17.   Linked pharmacy records – I miss the utter deliciousness of being able to go to the Walgreens in the Castro to fill a prescription, the one near my house in SOMA to do the same and one in San Jose to do the same thing and all I need was my name and maybe ID because the records were linked. There is none of that here – the same pharmacy in different suburbs a few mins away have no idea who you are, do not have your record and you have to carry around the scripts in your purse. So ridiculous

18.   Do away with doctors charging fees for writing prescription renewals and doctor referrals – whenever I need a refill I need to either go see the Dr and pay $80 for the visit or call the office and ask for it to be written at which point I have to pay $20 for him write a refill

19.   No drugs in boxes – all the drugs here from your asprin to your antibiotics are in boxes and I do not understand why as it is currently driving me nuts. The same GSK product in the US that came in a plastic bottle here comes in a box with the pills you have to push through the foil.
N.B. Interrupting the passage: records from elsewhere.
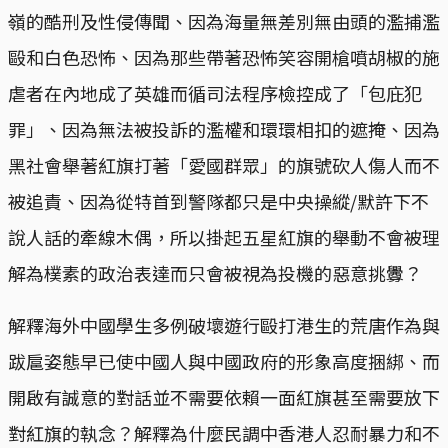
嶺的酷刑及性侵傳聞、因為海量無差別無由頭的濫捕濫
毆和白色恐怖、因為那些帶著恐怖笑容開槍噴胡椒的施
虐者在內地成了英雄而循司法程序檢控成了「包庇犯
罪」、因為無法被投訴的濫權和環環相扣的遮掩、因為
黑社會舉著紅旗打著「愛國群眾」的旗號砍人傷人而不
被追責、因為從特首到警隊都只是中央操縱/默許下不
說人話的牽線木偶，所以掛起五星紅旗的舉動不會被理
解為樸素的政治表達而只會被視為投機的惡意挑釁？
解釋海外中國學生多例破壞遊行毆打港生的荒唐作為與
跋扈姿態早已使中國人與中國政府的形象高度捆綁、而
開啟有誠意的對話並不需要依賴一面紅旗甚至需要放下
對紅旗的執念？解釋為什麼民調中香港人忍耐暴力和不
20.   The drugs will not be behind the counter – all the pharmacies have the drugs behind the counter so you have to ask for your aspirin then they ask you questions. I want to be able to come in browse, read labels and when I want advice then I ask them for it.

21.   The city will be pet friendly – it is a sad fact that there are few pets in Perth every time I see a puppy I get excited. I moved here thinking I would get a bigger apartment, maybe with a garden and would get a puppy and that was one of the motivating factors and now I cannot have a pet because no landlord or rental agency or even complex will allow pets.